Dìzàng běnyuàn jīng lúnguàn 地藏本願經綸貫
General Synthesis on the Sūtra of the Original Vows of Kṣitigarbha by 靈椉 (Língshèng / “Blue Lotus Master”, 撰)
About the work
The Dìzàng běnyuàn jīng lúnguàn in 1 fascicle is the introductory synthesis (綸貫 lúnguàn, lit. “thread that strings together”) to [[KR6h0016|the Dìzàng púsà běnyuàn jīng]], composed by the early-Qīng scholar-monk 靈椉 Língshèng. Together with [[KR6h0017|the Kēwén]] (structural outline) and [[KR6h0019|the Kēzhù]] (running commentary with sub-divisions), it constitutes one panel of his three-part commentarial apparatus on the Běnyuàn jīng.
Prefaces
The Xuzangjing print preserves at its head the Dìzàng púsà běnyuàn jīng kēzhù xù 地藏菩薩本願經科註序 — the master preface to the entire trilogy — which opens with the famous Tiāntái dictum “yī yuè pǔ xiàn yīqiè shuǐ; yīqiè shuǐyuè yī yuè shè” (“a single moon manifests in all waters; the moons of all waters are gathered into a single moon”) and develops thence the doctrinal framework of Kṣitigarbha’s one-and-many manifestation across countless worlds. This is the principal preface to the entire Qīng commentarial apparatus.
Abstract
The lúnguàn genre is the Chinese-Buddhist scholastic counterpart to the yuánqǐ 緣起 / “occasioning circumstances” preface, but more synthetic: it provides the doctrinal frame within which the sūtra is to be read, articulating themes, harmonising apparent contradictions, and establishing the work’s place in the overall canon. Língshèng’s Lúnguàn opens by characterising 地藏 Kṣitigarbha as the bodhisattva of dàcí dàbēi dàxiào dàyuàn “great compassion, great mercy, great filiality, great vow”, framing the Běnyuàn jīng as the foundational text of the Kṣitigarbha cult and explaining the bodhisattva’s vow to redeem beings in the hells as the apotheosis of bodhisattva xiào 孝 (filial piety) — a notably Confucianised reading characteristic of late-Míng and early-Qīng Buddhist exegesis.

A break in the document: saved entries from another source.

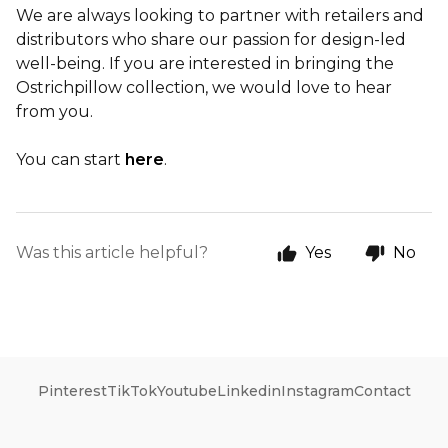
We are always looking to partner with retailers and
distributors who share our passion for design-led
well-being. If you are interested in bringing the
Ostrichpillow collection, we would love to hear
from you.
You can start
here
.
Was this article helpful?
Yes
No
Pinterest
TikTok
Youtube
Linkedin
Instagram
Contact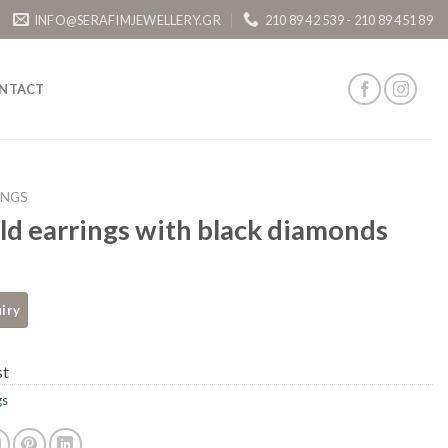
INFO@SERAFIMJEWELLERY.GR
210 89 42 539 - 210 89 451 89
NTACT
INGS
ld earrings with black diamonds
st
gs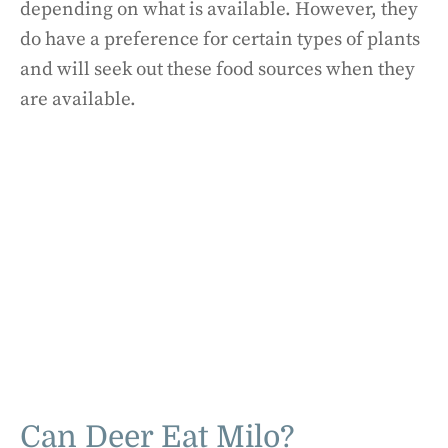
depending on what is available. However, they
do have a preference for certain types of plants
and will seek out these food sources when they
are available.
Can Deer Eat Milo?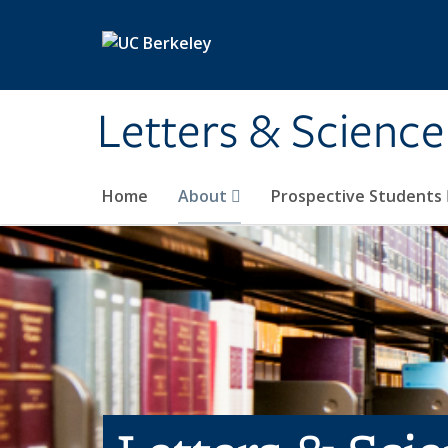
Skip to main content
Letters & Science
Home
About
Prospective Students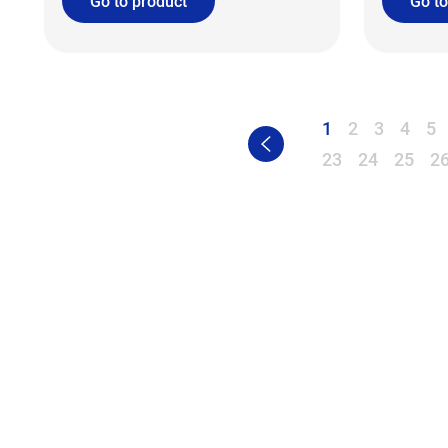
Go to product
Go to
1
2
3
4
5
23
24
25
2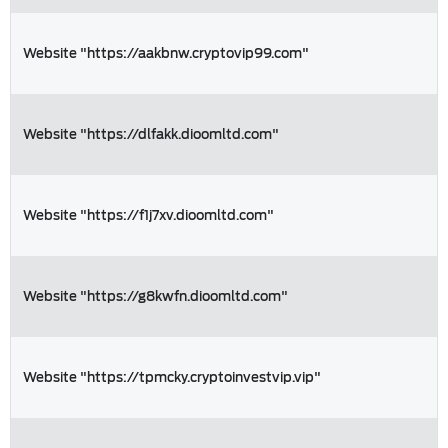
Website "https://aakbnw.cryptovip99.com"
Website "https://dlfakk.dioomltd.com"
Website "https://f1j7xv.dioomltd.com"
Website "https://g8kwfn.dioomltd.com"
Website "https://tpmcky.cryptoinvestvip.vip"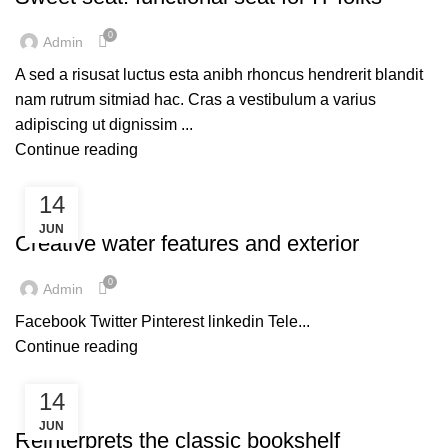
0
Admin
A sed a risusat luctus esta anibh rhoncus hendrerit blandit
nam rutrum sitmiad hac. Cras a vestibulum a varius
adipiscing ut dignissim ...
Continue reading
14
DECORATION
JUN
Creative water features and exterior
0
Admin
Facebook Twitter Pinterest linkedin Tele...
Continue reading
14
DECORATION
JUN
Reinterprets the classic bookshelf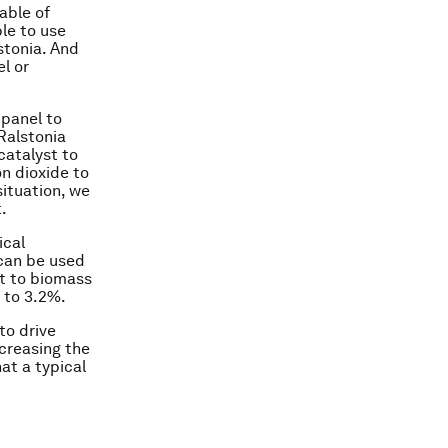
able of
le to use
stonia. And
el or
 panel to
 Ralstonia
catalyst to
n dioxide to
situation, we
.
ical
can be used
ht to biomass
p to 3.2%.
to drive
ncreasing the
at a typical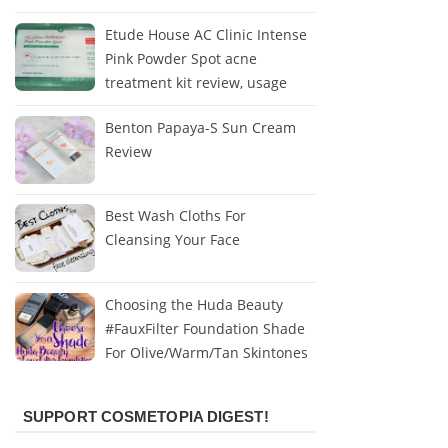
Etude House AC Clinic Intense
Pink Powder Spot acne
treatment kit review, usage
Benton Papaya-S Sun Cream
Review
Best Wash Cloths For
Cleansing Your Face
Choosing the Huda Beauty
#FauxFilter Foundation Shade
For Olive/Warm/Tan Skintones
SUPPORT COSMETOPIA DIGEST!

The synthesis emphasises the Pǔmén 普門 doctrine of universal manifestation by which Kṣitigarbha appears in countless forms across the world-systems.
The Lúnguàn exemplifies the synthesis-driven reading style of Tiāntái-influenced late-Míng/early-Qīng Buddhist scholasticism, which sought to integrate Pure Land, Chán, and Tiāntái themes within a single exegetical frame.
Translations and research
No substantial secondary literature located.